São Paulo (AUN - USP) - Por sua opacidade e dureza, observar a parte interna de um dente não é simples. De maneira que muitos dentistas são levados a realizar testes que, mesmo captando relativamente bem os sintomas de algum problema, costumam falhar. O mais utilizado deles consiste em estimular térmica (quente ou frio) ou eletricamente o dente afetado para o paciente dizer se este dói ou não. São métodos baseados na interpretação do profissional e no grau de sensibilidade que o paciente possui, e que podem induzir o dentista ao erro, fazendo-o retirar, às vezes, uma polpa saudável, ou detectar um problema tardiamente.
Em pesquisa realizada pelo Instituto de Pesquisas Energéticas e Nucleares (Ipen) em parceria com a Faculdade de Odontologia da Universidade de São Paulo, foi demonstrado, entre outros resultados, que os métodos atualmente utilizados para a análise da vitalidade da polpa dentária induzem o diagnóstico final a uma significativa porcentagem de erro.
Segundo Gessé Nogueira, responsável pela Divisão de Desenvolvimento de Aplicações de Lasers do Centro de Lasers e Aplicações do Ipen, mesmo no caso de técnicas avançadas de diagnósticos sobre a vitalidade pulpar, como a Fluxometria Laser Doppler (FLD), os testes costumam errar entre 8% e 27% quando a polpa está necrosada, e entre 10% e 32% quando a polpa está saudável.
Outros testes, como a descoloração da coroa (por luz direta e por transluminação) e a radiografia (radioluscência periapical e reabsorção externa da raiz), que são técnicas que não utilizam diretamente a sensibilidade do paciente, dificilmente erram no diagnóstico de um dente saudável. Mas no caso de um dente necrosado, a porcentagem de erro é alta.
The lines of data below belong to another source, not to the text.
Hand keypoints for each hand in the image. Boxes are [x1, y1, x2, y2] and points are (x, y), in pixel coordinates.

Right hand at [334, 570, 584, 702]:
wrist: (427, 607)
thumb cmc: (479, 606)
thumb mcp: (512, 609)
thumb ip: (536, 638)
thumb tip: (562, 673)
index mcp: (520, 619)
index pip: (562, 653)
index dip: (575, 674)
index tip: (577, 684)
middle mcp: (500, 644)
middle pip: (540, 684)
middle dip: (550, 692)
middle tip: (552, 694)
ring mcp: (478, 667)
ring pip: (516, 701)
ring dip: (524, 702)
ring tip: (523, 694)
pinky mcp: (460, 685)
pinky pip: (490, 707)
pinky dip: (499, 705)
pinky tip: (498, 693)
Pode chegar a 51% dos casos, com a transluminação; cerca de 65%, com a radioluscência periapical e perto de 85% com a reabsorção externa da raiz. “Estes tipos de teste são pouco confiáveis e, geralmente, respondem a estados tardios de necrose”, afirma Nogueira.
Tratamento de números
O foco da pesquisa de Nogueira, financiada pela Fapesp (Fundação de Amparo à Pesquisa do Estado de São Paulo), está em melhorar a acurácia do diagnóstico da vitalidade pulpar através de um tratamento de informação mais eficiente do que o feito atualmente.
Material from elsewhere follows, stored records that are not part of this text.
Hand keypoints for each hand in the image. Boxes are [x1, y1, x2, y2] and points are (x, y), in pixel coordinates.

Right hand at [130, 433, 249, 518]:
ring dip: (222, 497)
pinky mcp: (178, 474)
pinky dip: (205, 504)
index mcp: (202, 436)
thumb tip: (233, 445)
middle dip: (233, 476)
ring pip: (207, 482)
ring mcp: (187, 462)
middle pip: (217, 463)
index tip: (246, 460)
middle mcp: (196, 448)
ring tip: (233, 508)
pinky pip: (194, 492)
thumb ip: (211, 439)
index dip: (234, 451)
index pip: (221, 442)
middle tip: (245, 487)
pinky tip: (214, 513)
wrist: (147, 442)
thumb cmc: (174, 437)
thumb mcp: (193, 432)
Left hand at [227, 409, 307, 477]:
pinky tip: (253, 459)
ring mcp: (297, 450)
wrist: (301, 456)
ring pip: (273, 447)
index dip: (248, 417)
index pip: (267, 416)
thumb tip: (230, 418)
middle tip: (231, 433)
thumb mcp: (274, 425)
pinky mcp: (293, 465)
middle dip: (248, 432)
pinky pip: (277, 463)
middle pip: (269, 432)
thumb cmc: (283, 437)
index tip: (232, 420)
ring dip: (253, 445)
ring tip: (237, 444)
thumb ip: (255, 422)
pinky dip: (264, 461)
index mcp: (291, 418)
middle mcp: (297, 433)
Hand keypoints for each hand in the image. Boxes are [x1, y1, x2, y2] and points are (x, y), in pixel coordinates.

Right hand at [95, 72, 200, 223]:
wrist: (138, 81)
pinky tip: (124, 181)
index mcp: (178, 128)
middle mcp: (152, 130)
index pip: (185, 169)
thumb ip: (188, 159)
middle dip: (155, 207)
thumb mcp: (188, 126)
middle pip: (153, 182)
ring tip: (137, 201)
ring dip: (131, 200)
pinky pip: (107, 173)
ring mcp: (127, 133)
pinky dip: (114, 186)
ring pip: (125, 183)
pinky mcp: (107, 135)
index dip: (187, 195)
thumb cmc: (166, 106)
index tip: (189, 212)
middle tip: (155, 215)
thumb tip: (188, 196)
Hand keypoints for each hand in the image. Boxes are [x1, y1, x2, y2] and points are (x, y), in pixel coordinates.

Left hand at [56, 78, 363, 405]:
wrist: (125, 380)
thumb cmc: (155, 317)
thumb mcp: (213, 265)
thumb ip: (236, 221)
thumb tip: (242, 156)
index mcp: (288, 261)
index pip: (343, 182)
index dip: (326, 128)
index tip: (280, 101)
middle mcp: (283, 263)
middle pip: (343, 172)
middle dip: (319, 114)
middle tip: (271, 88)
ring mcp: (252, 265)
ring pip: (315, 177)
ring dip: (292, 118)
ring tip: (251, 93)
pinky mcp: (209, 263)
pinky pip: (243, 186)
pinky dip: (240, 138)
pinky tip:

A pesquisa tem como ponto de partida os registros de fluxo sangüíneo nos capilares da polpa para associá-los a possíveis anomalias. Após o registro, feito com a Fluxometria Laser Doppler, são produzidos algoritmos que classificam a anomalia de forma automática, através de uma máquina. O processo deixa de ter como base uma interpretação para se tornar algo objetivo e mais confiável. “Após elaborarmos algoritmos mais precisos, temos conseguido em torno de 97% de acurácia na análise de dentes permanentes e 100% na de dentes de leite, o que mostra um avanço sensível”, aponta o pesquisador.
Nogueira frisa que outra vantagem do método desenvolvido é que ele independe da experiência ou treinamento do profissional, já que ele poder ser implementado em programas de computador, o que resultaria em um instrumento automático de diagnóstico.
Em fase de estudos, a pesquisa já rendeu uma tese de doutorado e três dissertações de mestrado. “Estamos gerando conhecimento. No momento, não há contato com empresas para que máquinas que façam o diagnóstico em um laboratório sejam produzidas e comercializadas, até porque se trata ainda de um método relativamente caro. Mas o foco é melhorar a acurácia para que possamos demonstrar que o método é bom e confiável”, completa Gessé, dizendo que há a intenção de implementar os avanços obtidos ao menos na odontopediatria.
Polpa
O dente possui três camadas: externamente, há o esmalte, parte mais mineralizada e dura do corpo humano; no meio, está a dentina, tecido que dá a coloração esbranquiçada ao dente; e, mais internamente, está a polpa, tecido irrigado por capilares sangüíneos. Caso afetada, seja por traumas, por uma pulpite irreversível não tratada por ação de bactérias ou por qualquer evento que cause a interrupção do suprimento sanguíneo na polpa, pode ocorrer uma necrose, fazendo o dente morrer. Isto normalmente traz complicações na saúde da região deste dente e outros vizinhos, inclusive infecções mais graves. O tratamento, nestes casos, é o canal.